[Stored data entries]
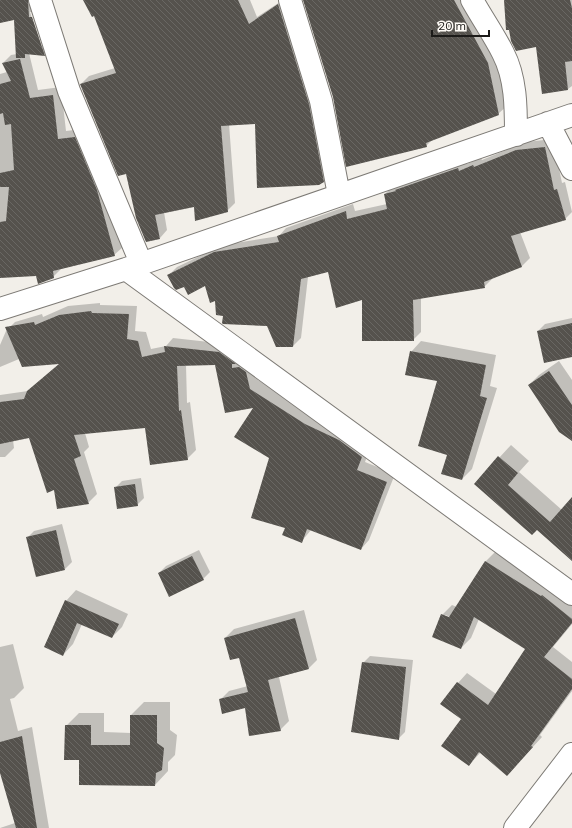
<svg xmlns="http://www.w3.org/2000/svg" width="572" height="828" viewBox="0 0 572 828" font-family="Mulish,sans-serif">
	<defs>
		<pattern id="building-back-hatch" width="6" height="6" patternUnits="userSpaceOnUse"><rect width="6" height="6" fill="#55524d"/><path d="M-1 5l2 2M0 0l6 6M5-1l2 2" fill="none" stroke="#696763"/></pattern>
	</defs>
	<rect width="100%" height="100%" fill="#f2efe9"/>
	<path fill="#0003" fill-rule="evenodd" d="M 0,0 L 37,0 L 52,47 L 44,55 L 29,53 L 38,90 L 61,87 L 66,131 L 83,129 L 123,247 L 114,255 L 61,269 L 53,277 L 36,275 L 0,277 L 0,74 L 7,72 L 3,63 L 11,55 L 17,54 L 15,19 L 0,22 ZM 30,12 L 32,12 L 43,47 L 41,47 Z
		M 99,0 L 250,0 L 257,17 L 283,0 L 331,174 L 323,182 L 256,122 L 229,124 L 235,203 L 227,211 L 195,205 L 164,212 L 167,230 L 160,238 L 81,84 L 89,76 L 115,68 Z
		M 304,0 L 468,0 L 497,53 L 508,105 L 498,114 L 433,139 L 426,146 L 334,97 Z
		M 505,0 L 572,0 L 572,86 L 568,89 Z
		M 553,139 L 562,183 L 565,182 L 572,212 L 565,219 L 520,232 L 530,258 L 522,266 L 492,277 L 492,279 L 484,287 L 421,298 L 421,332 L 413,340 L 329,271 L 308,277 L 301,338 L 293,346 L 268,325 L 224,315 L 206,285 L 185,285 L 169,275 L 177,267 L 223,245 L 279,236 L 286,228 L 353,204 L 355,211 L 387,204 L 385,194 L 393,186 L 466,160 L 467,164 L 481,158 L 482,160 L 526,142 Z
		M 100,303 L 100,305 L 137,306 L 135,331 L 146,332 L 151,349 L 166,346 L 173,338 L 227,344 L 254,363 L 258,380 L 370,448 L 365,462 L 395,474 L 369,540 L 361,549 L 311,530 L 301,542 L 286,527 L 270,458 L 255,406 L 216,364 L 186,365 L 187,403 L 190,402 L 196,450 L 187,459 L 146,426 L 85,433 L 89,447 L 84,452 L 97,494 L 88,503 L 55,489 L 30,436 L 13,440 L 14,448 L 5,457 L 0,457 L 0,395 L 28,391 L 60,363 L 19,359 L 0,367 L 0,345 L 6,331 L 15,322 L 42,314 L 43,317 L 68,306 Z
		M 572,318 L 572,356 L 538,331 L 545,324 Z
		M 421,341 L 496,355 L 490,386 L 497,388 L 472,469 L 462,479 L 448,454 L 439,381 L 411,352 Z
		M 559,361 L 572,380 L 572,440 L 529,385 L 539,375 Z
		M 511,445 L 529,461 L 519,472 L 562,510 L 572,499 L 572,560 L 537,529 L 475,484 Z
		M 141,478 L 144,498 L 137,505 L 115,488 L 122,481 Z
		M 62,524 L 72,562 L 65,569 L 27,538 L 34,531 Z
		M 199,550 L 210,572 L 203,579 L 159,573 L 166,566 Z
		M 495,552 L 572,602 L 572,624 L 553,647 L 572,662 L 572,691 L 540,735 L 542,737 L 507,775 L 481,752 L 469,765 L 458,683 L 467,673 L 496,694 L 527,649 L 479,619 L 471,638 L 461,648 L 442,615 L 452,605 L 457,607 L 485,562 ZM 445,615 L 454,618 L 445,617 Z
		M 76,590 L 128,614 L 122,627 L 112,637 L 82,624 L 73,644 L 63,655 L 66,601 Z
		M 304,610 L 317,660 L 308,669 L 279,677 L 289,721 L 280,730 L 246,707 L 220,700 L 229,691 L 248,686 L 240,657 L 225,638 L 234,629 Z
		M 13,644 L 24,688 L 14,698 L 10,699 L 18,731 L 32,727 L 49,828 L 0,828 L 15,823 L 0,770 L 0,647 Z
		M 370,656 L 413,660 L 405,732 L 398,739 L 363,663 Z
		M 144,702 L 170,702 L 170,730 L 177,735 L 175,755 L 168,762 L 168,771 L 155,785 L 80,759 L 66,726 L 79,713 L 104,713 L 104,732 L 131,733 L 131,715 Z"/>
	<path fill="url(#building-back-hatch)" d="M 0,0 L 28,0 L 29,17 L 32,17 L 45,56 L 25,54 L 25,58 L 16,58 L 14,20 L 0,23 Z
		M 83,0 L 238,0 L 249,24 L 278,4 L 309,104 L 324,182 L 319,185 L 257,188 L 255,124 L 221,126 L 228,212 L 195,221 L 194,207 L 155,215 L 160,239 L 146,242 L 136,218 L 126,174 L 118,176 L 80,84 L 116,73 L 94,16 L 92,17 Z
		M 303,0 L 454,0 L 488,63 L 499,115 L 426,143 L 427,147 L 346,167 L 333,97 Z
		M 504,0 L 570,0 L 572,8 L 572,61 L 565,62 L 568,90 L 542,94 L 536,47 L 516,51 L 511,41 L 509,30 L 506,30 Z
		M 20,59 L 30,98 L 53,95 L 58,139 L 75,137 L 97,190 L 115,256 L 53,271 L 54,278 L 38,284 L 36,276 L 0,278 L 0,222 L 6,221 L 9,187 L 0,187 L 0,173 L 14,170 L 11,124 L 5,125 L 3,113 L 0,114 L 0,84 L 11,81 L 2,63 Z
		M 545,147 L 554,190 L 557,189 L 566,220 L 511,236 L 522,267 L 484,282 L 485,288 L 413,300 L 414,341 L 362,341 L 362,300 L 336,308 L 328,272 L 301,279 L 293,347 L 276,347 L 267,326 L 223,324 L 222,323 L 223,316 L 216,315 L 215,301 L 210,303 L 205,286 L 188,295 L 184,287 L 176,290 L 174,288 L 167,275 L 214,252 L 279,242 L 277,236 L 346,211 L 347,219 L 387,209 L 384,194 L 396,191 L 395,190 L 458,168 L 459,171 L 473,165 L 474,167 L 516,150 Z
		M 91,311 L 92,313 L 129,314 L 127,339 L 138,341 L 142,357 L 165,352 L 164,346 L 219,352 L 236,364 L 232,364 L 232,368 L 239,367 L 246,372 L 250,389 L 305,424 L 339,440 L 362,457 L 357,470 L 387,482 L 361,550 L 307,529 L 302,543 L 282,535 L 285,528 L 251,518 L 269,458 L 234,437 L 253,408 L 225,413 L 215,365 L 177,366 L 179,411 L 181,410 L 188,460 L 150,465 L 145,428 L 74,435 L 81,456 L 74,459 L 89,504 L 57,509 L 54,490 L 47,493 L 29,438 L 0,444 L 0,402 L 24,399 L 27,391 L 59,364 L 22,367 L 5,327 L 34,322 L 35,325 L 59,315 Z
		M 572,323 L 572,357 L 544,363 L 537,331 Z
		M 410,351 L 486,365 L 480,396 L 487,398 L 462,480 L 441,474 L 447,455 L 418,446 L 437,381 L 405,375 Z
		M 549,371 L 572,405 L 572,441 L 559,432 L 528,385 Z
		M 498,456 L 518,473 L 508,485 L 550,522 L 572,497 L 572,561 L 537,530 L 532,535 L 474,484 Z
		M 135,484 L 138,506 L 117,509 L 114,487 Z
		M 56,530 L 65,570 L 36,577 L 26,537 Z
		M 192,556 L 204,580 L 169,597 L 158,573 Z
		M 485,561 L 541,596 L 542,595 L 572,619 L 572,623 L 544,657 L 572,679 L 572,689 L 531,746 L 533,747 L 507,776 L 479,752 L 469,766 L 441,746 L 461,719 L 440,704 L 457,682 L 488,705 L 525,649 L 474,617 L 461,649 L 432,637 L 441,614 L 449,617 Z
		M 65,600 L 119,624 L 112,638 L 77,623 L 63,656 L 44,647 Z
		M 295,618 L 309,669 L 268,680 L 281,731 L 249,736 L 245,708 L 222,714 L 219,699 L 248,692 L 239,658 L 230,660 L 224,638 Z
		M 362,662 L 406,667 L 399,740 L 351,732 Z
		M 130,715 L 157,715 L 157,743 L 164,748 L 162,770 L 156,773 L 155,786 L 79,785 L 79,760 L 64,760 L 65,725 L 91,725 L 91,745 L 130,745 Z
		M 22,736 L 37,828 L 16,828 L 0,773 L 0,742 Z"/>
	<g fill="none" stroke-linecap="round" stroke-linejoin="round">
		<defs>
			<path id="street" d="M 40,0 L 69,91 L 141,263
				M 290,0 L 321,101 L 339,195
				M 472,0 C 482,18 494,35 503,53 C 516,78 516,107 516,135
				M 548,123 L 572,169
				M 126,269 L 572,594
				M 0,309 L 126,269 L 572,115"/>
			<path id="secondary" d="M 515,828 L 572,754"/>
		</defs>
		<use href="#street" stroke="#7d7a75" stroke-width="24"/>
		<use href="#secondary" stroke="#7d7a75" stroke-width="24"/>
		<use href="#street" stroke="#fff" stroke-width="22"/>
		<use href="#secondary" stroke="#fff" stroke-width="22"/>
	</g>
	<path d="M432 30v6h57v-6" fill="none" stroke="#1c1b19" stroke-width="2"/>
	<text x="438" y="30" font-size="12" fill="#1c1b19" stroke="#fffcf7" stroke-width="3" paint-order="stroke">20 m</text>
</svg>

> Work required
Every line from the one that contains "M 362,662 L 406,667 L 399,740 L 351,732 Z" down to and including the last line of the records above must be set down exactly, with nothing else.

> Exercise answer
		M 362,662 L 406,667 L 399,740 L 351,732 Z
		M 130,715 L 157,715 L 157,743 L 164,748 L 162,770 L 156,773 L 155,786 L 79,785 L 79,760 L 64,760 L 65,725 L 91,725 L 91,745 L 130,745 Z
		M 22,736 L 37,828 L 16,828 L 0,773 L 0,742 Z"/>
	<g fill="none" stroke-linecap="round" stroke-linejoin="round">
		<defs>
			<path id="street" d="M 40,0 L 69,91 L 141,263
				M 290,0 L 321,101 L 339,195
				M 472,0 C 482,18 494,35 503,53 C 516,78 516,107 516,135
				M 548,123 L 572,169
				M 126,269 L 572,594
				M 0,309 L 126,269 L 572,115"/>
			<path id="secondary" d="M 515,828 L 572,754"/>
		</defs>
		<use href="#street" stroke="#7d7a75" stroke-width="24"/>
		<use href="#secondary" stroke="#7d7a75" stroke-width="24"/>
		<use href="#street" stroke="#fff" stroke-width="22"/>
		<use href="#secondary" stroke="#fff" stroke-width="22"/>
	</g>
	<path d="M432 30v6h57v-6" fill="none" stroke="#1c1b19" stroke-width="2"/>
	<text x="438" y="30" font-size="12" fill="#1c1b19" stroke="#fffcf7" stroke-width="3" paint-order="stroke">20 m</text>
</svg>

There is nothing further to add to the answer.